··· Given passage
II [5] We have generally found public censure to be an appropriate disciplinary sanction for lawyers who have committed misdemeanor offenses, at least where the offense was not directly related to the attorney's practice of law. See People v. Buckley, 848 P.2d 353 (Colo. 1993) (theft of item having value less than $50 warrants public censure); People v. Borchard, 825 P.2d 999 (Colo. 1992) (public censure appropriate for attorney convicted of misdemeanor failure to file federal income tax return); People v. Senn, 824 P.2d 822 (Colo. 1992) (attorney who committed prohibited use of weapon publicly censured); cf. People v. Wallace, 837 P.2d 1223 (Colo. 1992) (conviction for misdemeanor assault warrants three-month suspension where conduct caused serious injury on more than one occasion). See also People v. Fahselt, 807 P.2d 586 (Colo. 1991) (convictions of vehicular assault, driving under the influence of intoxicating liquor, failing to maintain liability insurance, and reckless driving warrant public censure when considered with mitigating factors).
[6] Here there are three misdemeanor convictions, an aggravating factor under Standard 9.22(c) of the American Bar Association's Standards for Imposing Lawyer Sanctions (1991 Supp. 1992) (ABA Standards). The assault conviction is over five years old, however, and one of the DWAI convictions is almost ten years old. Neither the stipulation nor the sparse record discloses the reason for the delay in these proceedings.
[7] An additional and more serious aggravating factor is that the respondent has been the subject of prior discipline. ABA Standards 9.22(a). In 1989, he was suspended for one year and one day for intentionally damaging a client, neglecting legal matters, and failing to comply with the reasonable requests of the grievance committee. People v. Flores, 772 P.2d 610 (Colo. 1989). The respondent was again suspended for one year and one day in 1991 for misconduct similar to the earlier case. People v. Flores, 804 P.2d 192 (Colo. 1991). The respondent remains suspended from the practice of law and his petition for reinstatement was denied on July 22, 1993. No new petition for reinstatement will be accepted before July 1995. See C.R.C.P. 241.22(g).
[8] If an additional period of suspension were added at this point, it would have little if any practical effect, and it would not afford a meaningful extra measure of protection for the public. Accordingly, we accept the stipulation, agreement, and conditional admission of misconduct, and the inquiry panel's recommendation of a public censure. Two members of the court, however, would have rejected the stipulation and returned the case to the grievance committee for further proceedings.
III [9] It is hereby ordered that Robert Anthony Flores be publicly censured. It is further *Page 1184 ordered that Flores pay the costs of this proceeding in the amount of $52.37 within thirty days after the announcement of this opinion to the Supreme Court Grievance Committee, 600 Seventeenth Street, Suite 920-S, Dominion Plaza, Denver, Colorado 80202.
······
■ **What you need to do**:
From the court opinion, extract the stretch from "[8] If an additional" through "Denver, Colorado 80202." word for word. The listing comes from a separate source unrelated to the court opinion.
··· Data shown
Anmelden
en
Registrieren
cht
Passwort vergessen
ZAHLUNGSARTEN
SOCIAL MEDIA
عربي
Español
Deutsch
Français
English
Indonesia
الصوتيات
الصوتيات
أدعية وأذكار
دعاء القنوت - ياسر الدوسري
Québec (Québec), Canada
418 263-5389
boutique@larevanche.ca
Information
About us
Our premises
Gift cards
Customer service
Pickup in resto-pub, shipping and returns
······
··· Data shown
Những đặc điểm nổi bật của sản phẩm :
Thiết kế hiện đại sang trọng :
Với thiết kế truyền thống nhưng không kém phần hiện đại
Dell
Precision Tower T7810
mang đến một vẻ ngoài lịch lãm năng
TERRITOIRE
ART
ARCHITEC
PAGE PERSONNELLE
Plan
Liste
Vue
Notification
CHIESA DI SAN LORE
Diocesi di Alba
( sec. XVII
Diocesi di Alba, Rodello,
······
■ **Expected answer**:
[8] If an additional period of suspension were added at this point, it would have little if any practical effect, and it would not afford a meaningful extra measure of protection for the public. Accordingly, we accept the stipulation, agreement, and conditional admission of misconduct, and the inquiry panel's recommendation of a public censure. Two members of the court, however, would have rejected the stipulation and returned the case to the grievance committee for further proceedings.
III [9] It is hereby ordered that Robert Anthony Flores be publicly censured. It is further *Page 1184 ordered that Flores pay the costs of this proceeding in the amount of $52.37 within thirty days after the announcement of this opinion to the Supreme Court Grievance Committee, 600 Seventeenth Street, Suite 920-S, Dominion Plaza, Denver, Colorado 80202.